WHAT NEEDS TO BE DONE
Images should be omitted while the rest of the data is duplicated exactly.

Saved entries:
>>>>
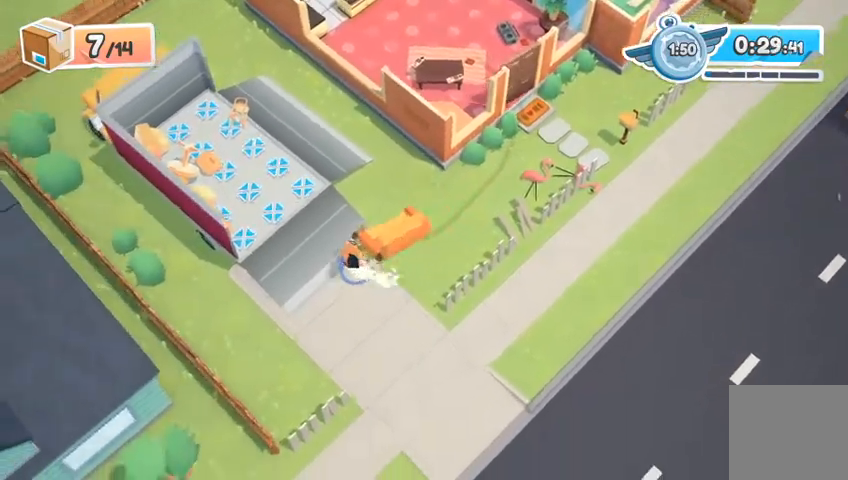
{"buttons": ["A", "R2"], "left_stick": "left", "right_stick": "center", "events": [[100, "A", "down"], [233, "A", "up"], [467, "A", "down"]]}
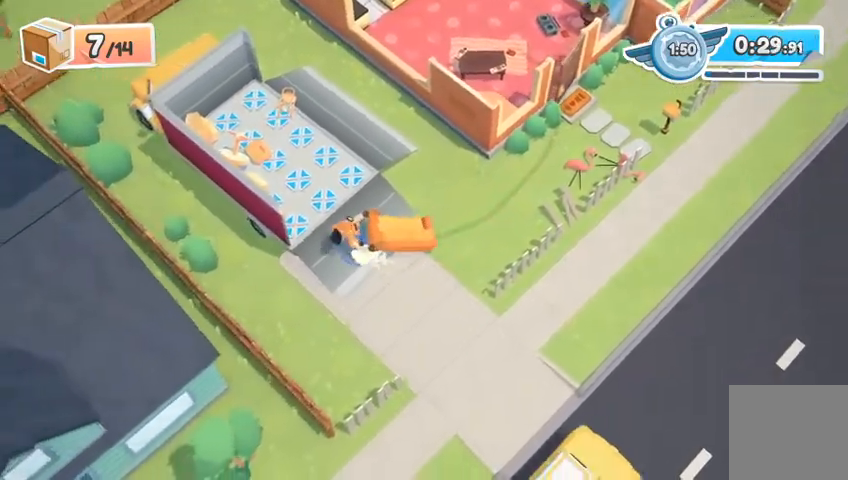
{"buttons": ["R2"], "left_stick": "up-left", "right_stick": "center", "events": [[67, "A", "up"], [133, "left_stick", "up-left"], [233, "A", "down"], [333, "A", "up"], [433, "A", "down"], [500, "A", "up"]]}
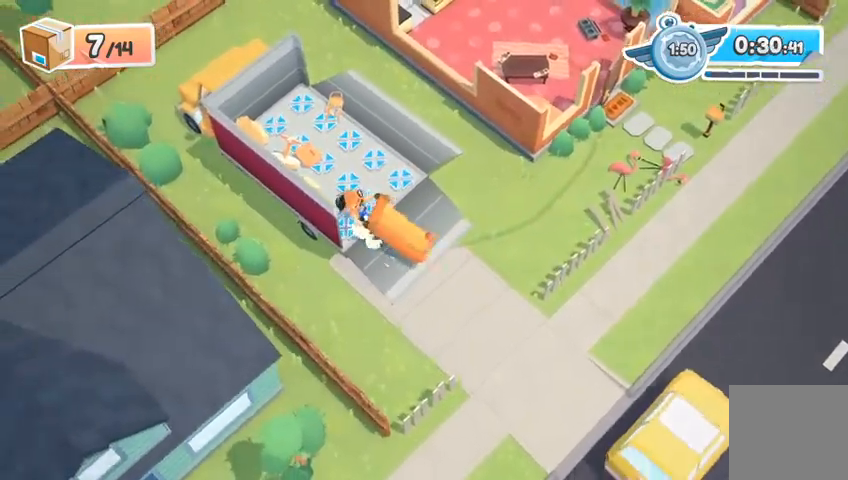
{"buttons": [], "left_stick": "up", "right_stick": "center", "events": [[133, "A", "down"], [233, "A", "up"], [300, "left_stick", "up"], [333, "R2", "up"]]}
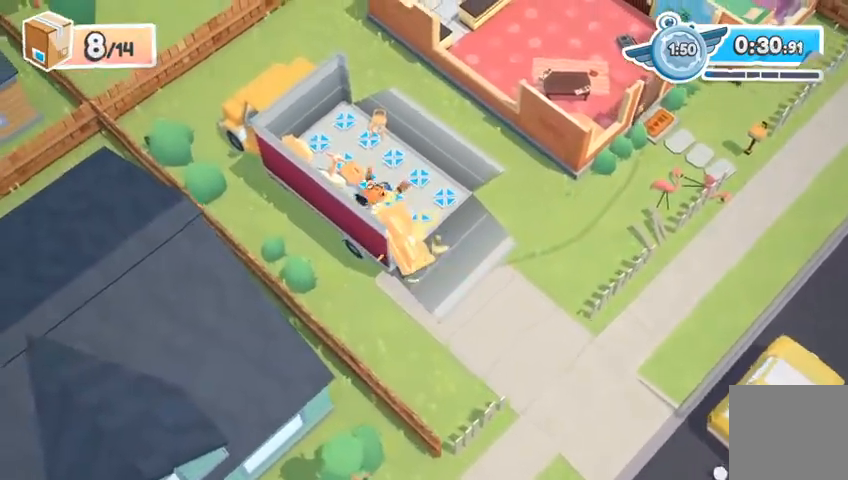
{"buttons": [], "left_stick": "up-right", "right_stick": "center", "events": [[133, "left_stick", "up-right"]]}
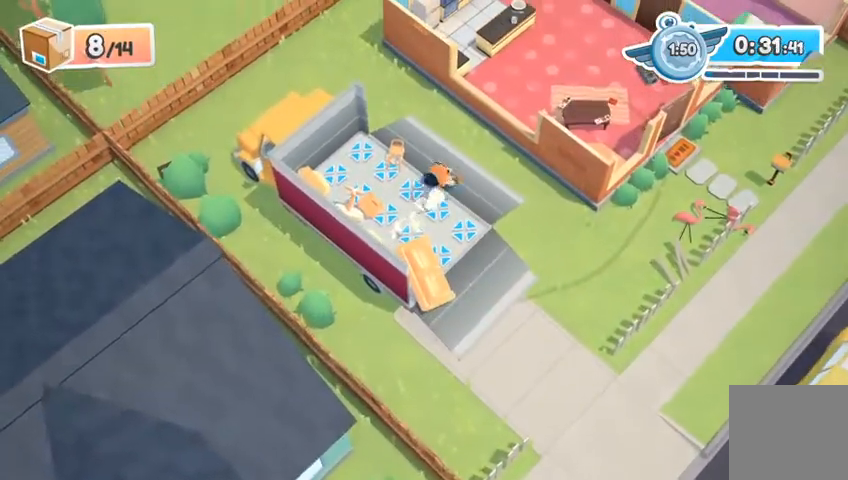
{"buttons": ["A"], "left_stick": "up-right", "right_stick": "center", "events": [[400, "A", "down"]]}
<<<<
FINISHED TASK
{"buttons": ["A", "R2"], "left_stick": "left", "right_stick": "center", "events": [[100, "A", "down"], [233, "A", "up"], [467, "A", "down"]]}
{"buttons": ["R2"], "left_stick": "up-left", "right_stick": "center", "events": [[67, "A", "up"], [133, "left_stick", "up-left"], [233, "A", "down"], [333, "A", "up"], [433, "A", "down"], [500, "A", "up"]]}
{"buttons": [], "left_stick": "up", "right_stick": "center", "events": [[133, "A", "down"], [233, "A", "up"], [300, "left_stick", "up"], [333, "R2", "up"]]}
{"buttons": [], "left_stick": "up-right", "right_stick": "center", "events": [[133, "left_stick", "up-right"]]}
{"buttons": ["A"], "left_stick": "up-right", "right_stick": "center", "events": [[400, "A", "down"]]}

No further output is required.